Korrespondenz aus Bochum
Jugendliche fordern Luftfilter in allen Schulklassen
Bild von der Aktion (foto: privat)

"Mehr als 300.000 Schülerinnen und Schüler und rd. 3000 Lehrkräfte sind infiziert und mussten in Quarantäne. Volle Klassen und Schulbusse sind daher nicht hinzunehmen. Wir fordern einen Schichtunterricht mit kleinen Klassen, versetzte Zeiten des Unterrichtsbeginn, mehr Schulbusse bzw. Erhöhung der Taktzeiten im ÖPNV und Luftfilteranlagen in allen Klassenräumen! Es müssen endlich mehr Lehrer eingestellt werden und auch Lehramtsstudierende können eingesetzt werden. Außerdem volle Lohnfortzahlung und Freistellung von berufstätigen Eltern, die zu Hause bleiben müssen, wenn ihr Kind in Quarantäne ist!", leitete die Moderatorin vom Jugendverband REBELL die Diskussion ein.

 

Eine Frau vom Frauenverband Courage äußerte sich: "Die Schulen sollen, geht es nach der Regierung, unter allen Umständen offen bleiben, damit die Eltern zur Arbeit gehen können, der Gesundheitsschutz der Kinder ist zweitrangig.“ Ein Redner berichtete von einem guten Beispiel an Bottroper Schulen: "Dort wurden alle Klassenzimmer mit Luftfiltergeräten ausgerüstet, die 99 Prozent der Viren aus Aerosolen herausfiltern können.

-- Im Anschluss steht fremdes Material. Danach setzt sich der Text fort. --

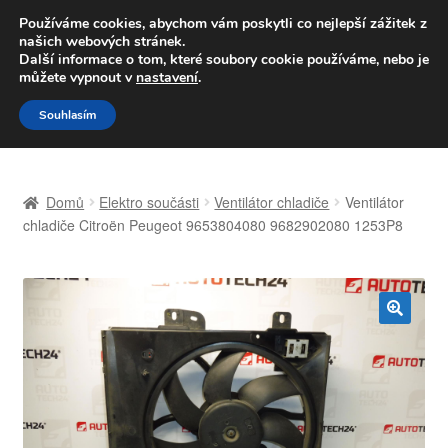
DOPRAVA od 139,-Kč
Používáme cookies, abychom vám poskytli co nejlepší zážitek z
našich webových stránek.
Volejte po-pá 9-16 704 494 494
Další informace o tom, které soubory cookie používáme, nebo je
můžete vypnout v
nastavení
.
Přeskočit
Přejít
Menu
Souhlasím
na
k
navigaci
obsahu
Úvodní stránka
webu
Domů
Elektro součásti
Ventilátor chladiče
Ventilátor
Celosvětová doprava
chladiče Citroën Peugeot 9653804080 9682902080 1253P8
Doprava
Kontakt
🔍
Košík
Můj účet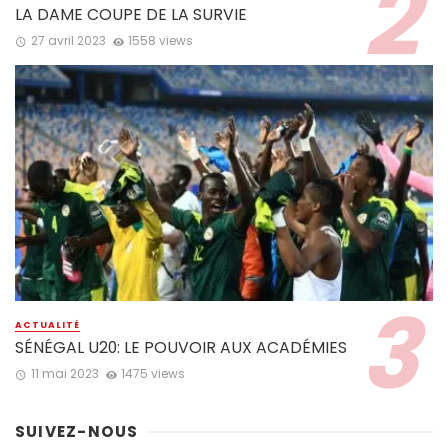
LA DAME COUPE DE LA SURVIE
27 avril 2023
1558 views
ACTUALITÉ
SÉNÉGAL U20: LE POUVOIR AUX ACADÉMIES
11 mai 2023
1475 views
SUIVEZ-NOUS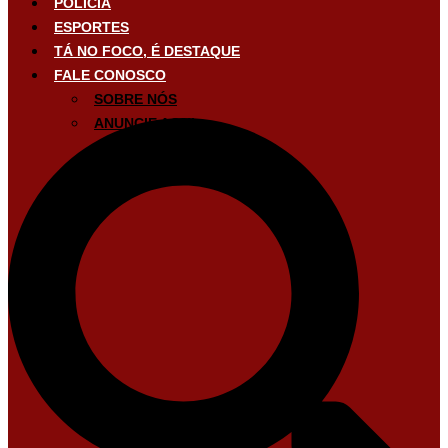
POLÍCIA
ESPORTES
TÁ NO FOCO, É DESTAQUE
FALE CONOSCO
SOBRE NÓS
ANUNCIE AQUI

Wenn bundesweit alle Schulen mit diesen Luftfilteranlagen ausgerüstet würden, käme das auf rd. 1 Milliarde Euro - ein Minimum gegenüber den Milliardenhilfen für die Konzerne wie z. B. die Lufthansa.

 

Eine Studentin von der Hochschulgruppe Bochum der MLPD meldete sich und berichtete über die desolate Situation der Studierenden: "Der Schulbetrieb an den Universitäten findet grundsätzlich nur noch digital mit wenigen Ausnahmen statt, Die notwendige Kommunikation zwischen den Lehrkräften und den Studenten ist sehr dürftig. Die Soforthilfe für die Studierenden ist nur ein Tropfen auf dem heißen Stein. Es gibt zwischen 100 Euro und 500 Euro pro Monat, davon kann niemand leben!